In this patch, the maximum number of query that can do prepare can be set to autoprepare_limit.
However, is it good in this? I think that I can assume the scene in the following.
- Application side user: To elicit the performance, they want to specify the number of prepared
query.
- Operation side user: To prevent the memory from overflowing, they want to set the maximum value
of the memory utilization.
Therefore, I propose to add the parameter to specify the maximum memory utilization.

3. I confirmed the transition of the amount of the memory when it tried to prepare query
of the number that exceeded the value specified for autoprepare_limit.
[autoprepare_limit=1 and execute 10 different queries]
    plan cache context: 1032 used
    plan cache context: 39832 used
    plan cache context: 78552 used
    plan cache context: 117272 used
    plan cache context: 155952 used
    plan cache context: 194632 used
    plan cache context: 233312 used
    plan cache context: 272032 used
    plan cache context: 310712 used
    plan cache context: 349392 used
    plan cache context: 388072 used

I feel the doubt in an increase of the memory utilization when I execute a lot of
query though cached query is one (autoprepare_limit=1).
This behavior is correct?

Best regards, Yamaji

Re: [HACKERS] Cached plans and statement generalization

From
Konstantin Knizhnik
Date:
Hi Yamaji,


On 31.07.2018 12:12, Yamaji, Ryo wrote:
>> -----Original Message-----
>> From: Konstantin Knizhnik [mailto:k.knizhnik@postgrespro.ru]
>> Sent: Friday, January 12, 2018 9:53 PM
>> To: Thomas Munro <thomas.munro@enterprisedb.com>; Stephen Frost
>> <sfrost@snowman.net>
>> Cc: Michael Paquier <michael.paquier@gmail.com>; PostgreSQL mailing
>> lists <pgsql-hackers@postgresql.org>; Tsunakawa, Takayuki/綱川 貴之
>> <tsunakawa.takay@jp.fujitsu.com>
>> Subject: Re: [HACKERS] Cached plans and statement generalization
>>
>> Thank you very much for reporting the problem.
>> Rebased version of the patch is attached.
> Hi Konstantin.
>
> I think that this patch excel very much.
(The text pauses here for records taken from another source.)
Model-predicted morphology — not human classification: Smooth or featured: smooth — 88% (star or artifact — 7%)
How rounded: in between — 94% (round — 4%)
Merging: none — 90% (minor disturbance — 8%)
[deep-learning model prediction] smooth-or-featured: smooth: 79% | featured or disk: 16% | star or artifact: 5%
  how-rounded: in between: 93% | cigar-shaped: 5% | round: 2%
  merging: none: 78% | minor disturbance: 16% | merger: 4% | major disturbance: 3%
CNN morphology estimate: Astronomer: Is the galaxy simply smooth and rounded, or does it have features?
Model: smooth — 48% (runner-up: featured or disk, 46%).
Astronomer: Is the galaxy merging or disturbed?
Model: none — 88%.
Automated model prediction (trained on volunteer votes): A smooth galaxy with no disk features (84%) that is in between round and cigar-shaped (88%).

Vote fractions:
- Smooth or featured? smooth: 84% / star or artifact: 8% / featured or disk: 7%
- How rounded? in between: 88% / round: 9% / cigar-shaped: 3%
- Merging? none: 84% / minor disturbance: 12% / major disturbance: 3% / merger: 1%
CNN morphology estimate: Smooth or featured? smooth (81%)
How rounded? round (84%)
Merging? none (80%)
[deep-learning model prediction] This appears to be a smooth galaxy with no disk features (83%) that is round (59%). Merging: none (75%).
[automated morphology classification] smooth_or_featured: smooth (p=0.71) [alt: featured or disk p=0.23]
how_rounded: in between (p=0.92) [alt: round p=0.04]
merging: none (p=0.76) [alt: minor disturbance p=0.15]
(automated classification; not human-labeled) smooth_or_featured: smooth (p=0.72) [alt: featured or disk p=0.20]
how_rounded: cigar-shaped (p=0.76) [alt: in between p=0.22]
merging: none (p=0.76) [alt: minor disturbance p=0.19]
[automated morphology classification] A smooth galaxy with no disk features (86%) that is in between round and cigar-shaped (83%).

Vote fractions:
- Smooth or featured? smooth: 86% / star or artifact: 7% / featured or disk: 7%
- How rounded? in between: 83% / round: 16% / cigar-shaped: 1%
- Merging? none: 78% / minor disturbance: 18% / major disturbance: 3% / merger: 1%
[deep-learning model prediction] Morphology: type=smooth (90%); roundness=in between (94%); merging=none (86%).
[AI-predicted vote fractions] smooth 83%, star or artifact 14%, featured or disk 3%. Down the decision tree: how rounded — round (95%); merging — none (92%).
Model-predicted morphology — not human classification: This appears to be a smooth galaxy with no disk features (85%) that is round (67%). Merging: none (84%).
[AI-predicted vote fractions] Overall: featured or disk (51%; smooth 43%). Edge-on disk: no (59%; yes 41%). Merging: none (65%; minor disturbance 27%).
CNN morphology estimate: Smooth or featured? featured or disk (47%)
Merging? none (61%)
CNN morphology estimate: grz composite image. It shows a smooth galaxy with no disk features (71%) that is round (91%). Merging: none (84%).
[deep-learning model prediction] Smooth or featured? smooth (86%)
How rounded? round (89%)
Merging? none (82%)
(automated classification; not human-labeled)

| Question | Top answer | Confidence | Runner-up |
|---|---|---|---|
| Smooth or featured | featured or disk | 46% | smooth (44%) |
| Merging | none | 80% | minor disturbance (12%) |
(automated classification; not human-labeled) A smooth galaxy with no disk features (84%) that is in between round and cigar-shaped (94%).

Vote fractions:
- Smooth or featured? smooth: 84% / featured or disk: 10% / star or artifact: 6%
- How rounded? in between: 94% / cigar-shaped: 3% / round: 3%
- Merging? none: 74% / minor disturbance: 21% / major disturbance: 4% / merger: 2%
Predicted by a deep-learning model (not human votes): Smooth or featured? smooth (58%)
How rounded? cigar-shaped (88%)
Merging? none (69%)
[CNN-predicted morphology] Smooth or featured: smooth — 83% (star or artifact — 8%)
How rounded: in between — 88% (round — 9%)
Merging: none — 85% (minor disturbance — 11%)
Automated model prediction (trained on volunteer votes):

Because the customer of our
> company has the demand that migrates from other DB to PostgreSQL, and
> the problem to have to modify the application program to do prepare in
> that case occurs. It is possible to solve it by the problem's using this
> patch. I want to be helping this patch to be committed. Will you participate
> in the following CF?

This patch will be included in next release of PgPro EE.
Concerning next commit fest - I am not sure.
At previous commitfest it was returned with feedback that it "has 
received no review or comments since last May".
May be your review will help to change this situation.


>
> To review this patch, I verified it. The verified environment is
> PostgreSQL 11beta2. It is necessary to add "executor/spi.h" and "jit/jit.h"
> to postgres.c of the patch by the updating of PostgreSQL. Please rebase.
>
> 1. I confirmed the influence on the performance by having applied this patch.
> The result showed the tendency similar to Konstantin.
> -s:100    -c:8    -t: 10000    read-only
> simple:                    20251 TPS
> prepare:                29502 TPS
> simple(autoprepare):            28001 TPS
>
> 2. I confirmed the influence on the memory utilization by the length of query that did
> autoprepare. Short queries have 1 constant. Long queries have 100 constants.
> This result was shown that preparing long query used the memory more.
> before prepare:plan cache context: 1032 used
> prepare 10 short query statement:plan cache context: 15664 used
> prepare 10 long query statement:plan cache context: 558032 used
>
> In this patch, the maximum number of query that can do prepare can be set to autoprepare_limit.
> However, is it good in this? I think that I can assume the scene in the following.
> - Application side user: To elicit the performance, they want to specify the number of prepared
> query.
> - Operation side user: To prevent the memory from overflowing, they want to set the maximum value
> of the memory utilization.
> Therefore, I propose to add the parameter to specify the maximum memory utilization.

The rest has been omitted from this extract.